All garnet instruments were made in Japan and part of the White Label era... Any Co could buy several models and put whatever name on them. Most of theses were made by Matsomoku (Aria) or Fugijen ( Ibanez) back in the 70s... in the 80s, the instruments came from Korea...


----------



## Jeff Poirier (Sep 13, 2019)

I got my hands on a beautiful black garnet acoustic a few years back.. Always wondered how much interest there was in them.. I bought it because i had a garnet bass amp that i foolishly sold when i was young and didn't know his guitars existed until i layed my eyes on this one.. I'd sure like to meet someone who has a good bit of info on them..


----------



## Jeff Poirier (Sep 13, 2019)

Frenchy99 said:


> All garnet instruments were made in Japan and part of the White Label era... Any Co could buy several models and put whatever name on them. Most of theses were made by Matsomoku (Aria) or Fugijen ( Ibanez) back in the 70s... in the 80s, the instruments came from Korea...





Frenchy99 said:


> All garnet instruments were made in Japan and part of the White Label era... Any Co could buy several models and put whatever name on them. Most of theses were made by Matsomoku (Aria) or Fugijen ( Ibanez) back in the 70s... in the 80s, the instruments came from Korea...
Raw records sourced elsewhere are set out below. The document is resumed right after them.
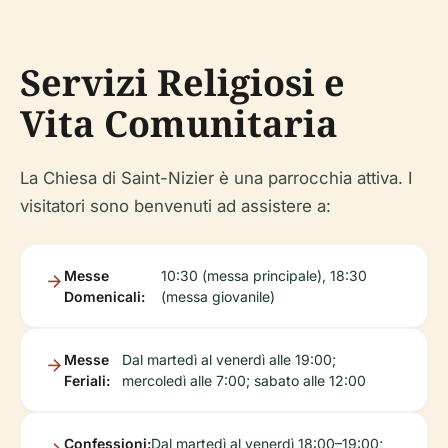
Servizi Religiosi e
Vita Comunitaria
La Chiesa di Saint-Nizier è una parrocchia attiva. I
visitatori sono benvenuti ad assistere a:
Messe
10:30 (messa principale), 18:30
Domenicali:
(messa giovanile)
Messe
Dal martedì al venerdì alle 19:00;
Feriali:
mercoledì alle 7:00; sabato alle 12:00
Confessioni:
Dal martedì al venerdì 18:00–19:00;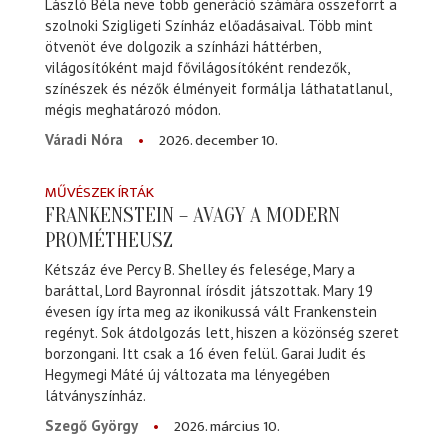
László Béla neve több generáció számára összeforrt a
szolnoki Szigligeti Színház előadásaival. Több mint
ötvenöt éve dolgozik a színházi háttérben,
világosítóként majd fővilágosítóként rendezők,
színészek és nézők élményeit formálja láthatatlanul,
mégis meghatározó módon.
2026. december 10.
Váradi Nóra
MŰVÉSZEK ÍRTÁK
FRANKENSTEIN – AVAGY A MODERN
PROMÉTHEUSZ
Kétszáz éve Percy B. Shelley és felesége, Mary a
baráttal, Lord Bayronnal írósdit játszottak. Mary 19
évesen így írta meg az ikonikussá vált Frankenstein
regényt. Sok átdolgozás lett, hiszen a közönség szeret
borzongani. Itt csak a 16 éven felül. Garai Judit és
Hegymegi Máté új változata ma lényegében
látványszínház.
2026. március 10.
Szegő György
Im from the winnipeg manitoba area and from what ive heard.. Garnet himself made them here for a short while.. This coming from some older musicians that ive had the pleasure of conversing with..


----------



## Frenchy99 (Oct 15, 2016)

Jeff Poirier said:


> Im from the winnipeg manitoba area and from what ive heard.. Garnet himself made them here for a short while.. This coming from some older musicians that ive had the pleasure of conversing with..


Jeff, i`m also part of a facebook group that is run by Gar`s daughter and both Gar`s son`s follow it. I can guarantee you that no guitar was ever built by Garnet. His son that was in charge of all production confirmed this. 

Garnet was an amp Co, they made a couple of pedal`s but that is it. All Garnet guitars are white label guitars that they put the Garnet name on them like tons of Co back then.


----------